If we want to determine whether or not the difference between two distributions is statistically significant, we need to run a hypothesis test. **Before going further, for the question of “do first babies arrive early or arrive late”, formalize your analysis by writing down the null hypothesis**.

Next, use the pre-loaded `inference()`

function to run a hypothesis test for the difference in means of the `prglnth`

variable between the `first_births`

and `other_births`

datasets:

```
inference(y = prglngth, x = birth_order, data = pregnancy_length, type = "ht",
statistic = "mean", null = 0, alternative = "twosided",
order = c("first", "other"), method = "simulation",
show_eda_plot = FALSE)
```

Assume that we set our significance level to \(\alpha = 0.05\). Based on the outputted *p*-value, can we reject the null hypothesis?

For completeness, also compute the 95% confidence interval for the difference in means:

```
inference(y = prglngth, x = birth_order, data = pregnancy_length,
type = "ci", statistic = "mean", null = 0, method = "simulation",
order = c("first", "other"), boot_method = "perc",
show_eda_plot = FALSE)
```

Does the confidence interval overlap with the null value?

In addition to hypothesis tests and confidence intervals, we should also consider the **effect size**, which measures the relative difference between two distributions. The effect size helps us better know how important a given result actually is, not just whether or not we can reject the null hypothesis. One measure of the effect size is called Cohen’s *d*, which we will use to compute the effect size between the pregnancy lengths for first births and other births. The different ranges of *d* can be interpreted using the following table:

Effect size | d |
---|---|

Very small | 0.01 |

Small | 0.20 |

Medium | 0.50 |

Large | 0.80 |

Very large | 1.20 |

Huge | 2.00 |

The following set of functions should also be preloaded for you: `cohens_d_bootstrap()`

, `bootstrap_report()`

, and `plot_ci()`

. These functions will use bootstrap simulations to compute the confidence interval for the Cohen’s *d* parameter. Run the bootstrap simulation as follows:

`cohens_d_bootstrap(data = pregnancy_length, model = prglngth ~ birth_order)`

**Be sure to assign the results to a variable**, for example `bootstrap_results`

. Note that the input `model`

specifies how to split the data into categories. You put the response variable (`prglngth`

) on left side of a tilde `~`

, and the categorical explanatory variable (`birth_order`

) on the right side.

To print a report for the bootstrap simulation, run:

`bootstrap_report(bootstrap_results)`

To visualize the bootstrap distribution and confidence interval, run:

`plot_ci(bootstrap_results)`

Interpret the outputs from the Cohen’s *d* bootstrap simulation. How large is the effect size between the pregnancy length of `first`

births and `other`

births? Based on this and the previous hypothesis test, provide an answer the question “do first born children arrive early or late compared to other children?”

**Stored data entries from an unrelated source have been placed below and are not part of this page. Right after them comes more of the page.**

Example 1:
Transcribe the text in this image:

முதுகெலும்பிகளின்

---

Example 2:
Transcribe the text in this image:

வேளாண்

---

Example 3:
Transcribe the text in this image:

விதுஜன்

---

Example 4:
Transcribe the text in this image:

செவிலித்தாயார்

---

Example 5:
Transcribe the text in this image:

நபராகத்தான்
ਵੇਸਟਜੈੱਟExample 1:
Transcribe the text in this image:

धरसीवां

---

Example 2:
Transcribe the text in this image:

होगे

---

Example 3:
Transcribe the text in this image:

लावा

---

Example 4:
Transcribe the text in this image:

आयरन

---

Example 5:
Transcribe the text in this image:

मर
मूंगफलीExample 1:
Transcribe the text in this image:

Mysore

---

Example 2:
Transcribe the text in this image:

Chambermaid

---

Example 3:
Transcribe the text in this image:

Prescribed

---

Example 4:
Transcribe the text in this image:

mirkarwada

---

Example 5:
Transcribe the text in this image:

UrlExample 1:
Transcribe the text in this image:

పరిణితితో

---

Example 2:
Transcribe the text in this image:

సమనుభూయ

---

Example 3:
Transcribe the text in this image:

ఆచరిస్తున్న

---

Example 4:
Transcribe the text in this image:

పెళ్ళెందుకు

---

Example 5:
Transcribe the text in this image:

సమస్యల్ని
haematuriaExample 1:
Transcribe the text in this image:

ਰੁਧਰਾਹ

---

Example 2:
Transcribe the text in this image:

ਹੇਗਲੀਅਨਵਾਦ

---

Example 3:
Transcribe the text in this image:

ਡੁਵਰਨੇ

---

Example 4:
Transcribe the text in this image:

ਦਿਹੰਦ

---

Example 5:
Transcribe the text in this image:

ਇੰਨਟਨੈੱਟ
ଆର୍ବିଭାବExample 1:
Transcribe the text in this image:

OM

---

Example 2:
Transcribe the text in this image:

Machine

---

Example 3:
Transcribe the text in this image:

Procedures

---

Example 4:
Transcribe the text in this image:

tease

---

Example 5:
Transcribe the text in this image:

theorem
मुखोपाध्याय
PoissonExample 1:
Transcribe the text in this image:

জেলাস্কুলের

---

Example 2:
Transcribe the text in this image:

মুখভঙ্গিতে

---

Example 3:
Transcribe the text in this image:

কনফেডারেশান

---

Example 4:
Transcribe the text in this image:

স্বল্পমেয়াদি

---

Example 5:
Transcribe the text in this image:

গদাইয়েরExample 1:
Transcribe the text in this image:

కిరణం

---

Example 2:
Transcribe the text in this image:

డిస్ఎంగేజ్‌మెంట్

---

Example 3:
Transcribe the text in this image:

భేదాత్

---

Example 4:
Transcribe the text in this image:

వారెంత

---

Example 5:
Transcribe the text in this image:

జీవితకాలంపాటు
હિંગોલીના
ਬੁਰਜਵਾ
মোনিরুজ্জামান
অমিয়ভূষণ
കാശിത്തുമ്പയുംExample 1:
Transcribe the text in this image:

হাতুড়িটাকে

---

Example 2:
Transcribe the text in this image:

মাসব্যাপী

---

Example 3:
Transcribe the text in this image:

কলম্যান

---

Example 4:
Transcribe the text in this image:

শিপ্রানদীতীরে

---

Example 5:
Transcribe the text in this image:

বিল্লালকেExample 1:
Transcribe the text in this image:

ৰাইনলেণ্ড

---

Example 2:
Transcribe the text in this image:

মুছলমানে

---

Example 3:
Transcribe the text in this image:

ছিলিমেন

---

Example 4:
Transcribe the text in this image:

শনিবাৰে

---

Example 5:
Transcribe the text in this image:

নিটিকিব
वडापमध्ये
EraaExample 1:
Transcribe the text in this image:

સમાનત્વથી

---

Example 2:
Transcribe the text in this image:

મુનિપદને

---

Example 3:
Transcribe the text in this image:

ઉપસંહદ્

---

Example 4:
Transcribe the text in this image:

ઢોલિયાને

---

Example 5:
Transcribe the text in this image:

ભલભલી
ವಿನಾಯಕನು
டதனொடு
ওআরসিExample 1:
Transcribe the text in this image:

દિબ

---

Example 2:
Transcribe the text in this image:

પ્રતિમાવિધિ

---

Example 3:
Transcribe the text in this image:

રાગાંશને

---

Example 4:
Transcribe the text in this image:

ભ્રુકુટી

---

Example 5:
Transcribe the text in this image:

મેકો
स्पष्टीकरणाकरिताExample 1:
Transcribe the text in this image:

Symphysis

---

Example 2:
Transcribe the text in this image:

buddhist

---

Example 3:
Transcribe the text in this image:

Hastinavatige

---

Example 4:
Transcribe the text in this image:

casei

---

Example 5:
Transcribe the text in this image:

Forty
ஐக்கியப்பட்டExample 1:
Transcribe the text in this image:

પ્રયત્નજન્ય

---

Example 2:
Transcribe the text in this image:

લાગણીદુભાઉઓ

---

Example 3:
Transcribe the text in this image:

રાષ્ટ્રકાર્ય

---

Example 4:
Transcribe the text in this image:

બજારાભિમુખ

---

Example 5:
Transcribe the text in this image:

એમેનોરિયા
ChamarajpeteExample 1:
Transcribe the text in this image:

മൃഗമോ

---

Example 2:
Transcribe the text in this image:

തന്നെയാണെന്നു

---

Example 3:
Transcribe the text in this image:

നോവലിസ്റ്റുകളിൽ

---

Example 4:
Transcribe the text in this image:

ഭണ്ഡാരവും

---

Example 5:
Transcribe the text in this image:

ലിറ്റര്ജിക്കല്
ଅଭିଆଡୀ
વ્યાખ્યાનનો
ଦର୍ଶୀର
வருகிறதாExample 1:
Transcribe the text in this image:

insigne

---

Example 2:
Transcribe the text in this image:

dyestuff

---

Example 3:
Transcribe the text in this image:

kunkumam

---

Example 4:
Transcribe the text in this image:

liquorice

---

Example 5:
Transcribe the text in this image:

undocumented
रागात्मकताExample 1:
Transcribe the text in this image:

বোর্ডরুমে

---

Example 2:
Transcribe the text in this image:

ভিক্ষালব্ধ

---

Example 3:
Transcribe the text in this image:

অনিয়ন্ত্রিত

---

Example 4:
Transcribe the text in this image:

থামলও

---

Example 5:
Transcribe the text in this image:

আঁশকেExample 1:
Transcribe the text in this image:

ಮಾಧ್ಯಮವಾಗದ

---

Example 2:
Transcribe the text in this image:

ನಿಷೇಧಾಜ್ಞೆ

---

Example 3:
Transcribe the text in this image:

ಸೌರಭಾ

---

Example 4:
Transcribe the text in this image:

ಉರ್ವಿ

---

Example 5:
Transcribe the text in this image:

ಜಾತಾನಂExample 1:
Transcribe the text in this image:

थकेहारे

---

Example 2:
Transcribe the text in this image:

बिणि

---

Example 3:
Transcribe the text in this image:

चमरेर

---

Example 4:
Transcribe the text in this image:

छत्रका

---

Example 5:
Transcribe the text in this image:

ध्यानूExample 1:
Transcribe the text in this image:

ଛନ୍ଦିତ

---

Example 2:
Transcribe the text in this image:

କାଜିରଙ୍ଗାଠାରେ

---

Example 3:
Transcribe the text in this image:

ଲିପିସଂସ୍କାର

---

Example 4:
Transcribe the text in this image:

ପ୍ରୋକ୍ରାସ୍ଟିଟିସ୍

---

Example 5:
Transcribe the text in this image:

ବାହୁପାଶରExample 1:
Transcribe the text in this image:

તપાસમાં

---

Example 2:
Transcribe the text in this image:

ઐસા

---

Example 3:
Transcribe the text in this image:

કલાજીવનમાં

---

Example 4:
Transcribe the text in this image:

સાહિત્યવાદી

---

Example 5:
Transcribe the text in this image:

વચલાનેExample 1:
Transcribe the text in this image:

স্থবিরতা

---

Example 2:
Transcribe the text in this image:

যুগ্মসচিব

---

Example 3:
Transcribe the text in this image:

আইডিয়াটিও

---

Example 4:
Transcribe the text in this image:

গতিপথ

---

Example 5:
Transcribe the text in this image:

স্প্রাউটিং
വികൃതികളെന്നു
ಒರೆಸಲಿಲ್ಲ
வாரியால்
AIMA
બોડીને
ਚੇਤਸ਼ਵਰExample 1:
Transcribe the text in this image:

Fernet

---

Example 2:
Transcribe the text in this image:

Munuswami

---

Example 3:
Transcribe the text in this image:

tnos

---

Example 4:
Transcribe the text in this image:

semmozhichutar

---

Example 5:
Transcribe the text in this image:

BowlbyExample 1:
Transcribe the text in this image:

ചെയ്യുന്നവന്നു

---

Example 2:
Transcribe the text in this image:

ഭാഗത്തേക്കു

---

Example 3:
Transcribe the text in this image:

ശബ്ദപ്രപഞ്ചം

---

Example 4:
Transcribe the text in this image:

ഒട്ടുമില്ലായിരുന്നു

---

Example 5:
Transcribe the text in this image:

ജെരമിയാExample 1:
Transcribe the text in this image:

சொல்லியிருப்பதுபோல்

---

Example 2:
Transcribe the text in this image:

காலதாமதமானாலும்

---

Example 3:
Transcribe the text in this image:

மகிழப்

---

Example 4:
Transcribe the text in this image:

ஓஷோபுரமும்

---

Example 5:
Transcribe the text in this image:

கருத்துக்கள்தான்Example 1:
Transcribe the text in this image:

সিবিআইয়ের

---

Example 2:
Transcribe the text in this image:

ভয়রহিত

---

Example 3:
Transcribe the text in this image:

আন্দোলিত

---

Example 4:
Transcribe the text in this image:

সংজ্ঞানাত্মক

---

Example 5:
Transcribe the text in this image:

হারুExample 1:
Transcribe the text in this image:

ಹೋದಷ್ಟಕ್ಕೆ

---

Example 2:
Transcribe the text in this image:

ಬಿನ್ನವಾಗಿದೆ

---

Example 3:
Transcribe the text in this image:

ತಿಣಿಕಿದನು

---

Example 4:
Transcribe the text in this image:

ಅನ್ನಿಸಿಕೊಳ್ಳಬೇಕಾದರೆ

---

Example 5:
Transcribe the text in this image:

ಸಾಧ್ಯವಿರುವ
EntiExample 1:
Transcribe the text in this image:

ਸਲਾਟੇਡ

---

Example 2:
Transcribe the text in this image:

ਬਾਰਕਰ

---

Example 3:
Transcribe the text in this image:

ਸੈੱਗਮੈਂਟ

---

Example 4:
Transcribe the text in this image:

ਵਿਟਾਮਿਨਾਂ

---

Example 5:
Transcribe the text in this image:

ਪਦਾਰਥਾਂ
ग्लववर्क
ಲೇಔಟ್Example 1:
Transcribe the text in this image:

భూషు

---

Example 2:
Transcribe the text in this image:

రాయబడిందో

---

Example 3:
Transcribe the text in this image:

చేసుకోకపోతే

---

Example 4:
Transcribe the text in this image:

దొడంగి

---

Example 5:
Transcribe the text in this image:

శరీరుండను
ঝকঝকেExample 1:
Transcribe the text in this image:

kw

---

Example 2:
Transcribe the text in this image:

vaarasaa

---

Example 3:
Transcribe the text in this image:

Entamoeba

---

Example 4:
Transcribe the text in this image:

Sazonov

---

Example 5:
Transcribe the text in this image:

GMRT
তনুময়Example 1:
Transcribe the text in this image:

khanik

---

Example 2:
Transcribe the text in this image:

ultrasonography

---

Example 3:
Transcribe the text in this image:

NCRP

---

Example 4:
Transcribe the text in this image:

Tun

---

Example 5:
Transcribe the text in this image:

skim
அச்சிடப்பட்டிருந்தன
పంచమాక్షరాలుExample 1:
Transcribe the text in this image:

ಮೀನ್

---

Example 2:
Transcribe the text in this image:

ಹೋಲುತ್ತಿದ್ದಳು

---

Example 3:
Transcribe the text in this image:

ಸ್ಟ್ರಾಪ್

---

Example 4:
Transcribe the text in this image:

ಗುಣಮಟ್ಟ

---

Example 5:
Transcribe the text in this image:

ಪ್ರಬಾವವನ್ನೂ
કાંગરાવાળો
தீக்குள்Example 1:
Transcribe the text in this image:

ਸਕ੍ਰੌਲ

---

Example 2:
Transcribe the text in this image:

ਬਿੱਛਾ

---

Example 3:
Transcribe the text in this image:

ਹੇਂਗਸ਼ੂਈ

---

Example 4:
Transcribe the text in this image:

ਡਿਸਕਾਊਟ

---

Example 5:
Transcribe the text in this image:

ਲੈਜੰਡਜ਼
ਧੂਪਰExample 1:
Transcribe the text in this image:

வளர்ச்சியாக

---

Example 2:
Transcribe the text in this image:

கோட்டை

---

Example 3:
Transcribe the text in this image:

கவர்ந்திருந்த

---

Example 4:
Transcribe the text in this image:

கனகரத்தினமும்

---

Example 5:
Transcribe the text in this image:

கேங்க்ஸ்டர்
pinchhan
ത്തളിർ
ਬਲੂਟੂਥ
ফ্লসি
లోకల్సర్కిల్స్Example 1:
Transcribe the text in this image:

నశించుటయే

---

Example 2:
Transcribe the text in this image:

Use the inference tools and procedures that you practiced in the previous exercises to obtain an answer to the question “Do children born to mothers that reported smoking during their pregnancy either weigh more or weigh less than children born to non-smoking mothers?” To answer this question, you will need to start from the dataset stored in `live_births`

and work with the columns `totalwgt_lb`

and `postsmks`

. Please review the About the dataset section for information on what the values in those columns mean.

In order to properly answer the question, you will need to include:

A visual comparison of the two data distributions

Use the

`inference()`

function to run a hypothesis test and to compute the confidence intervalUse

`cohens_d_bootstrap()`

to compute and check the*effect size*.

At the end, write a paragraph that summarizes your results and provide an answer as to whether there is a connection between birth weights and smoking. Write the summary as if you are an academic or scientific journalist, focusing on how you can answer the question clearly, precisely, and honestly.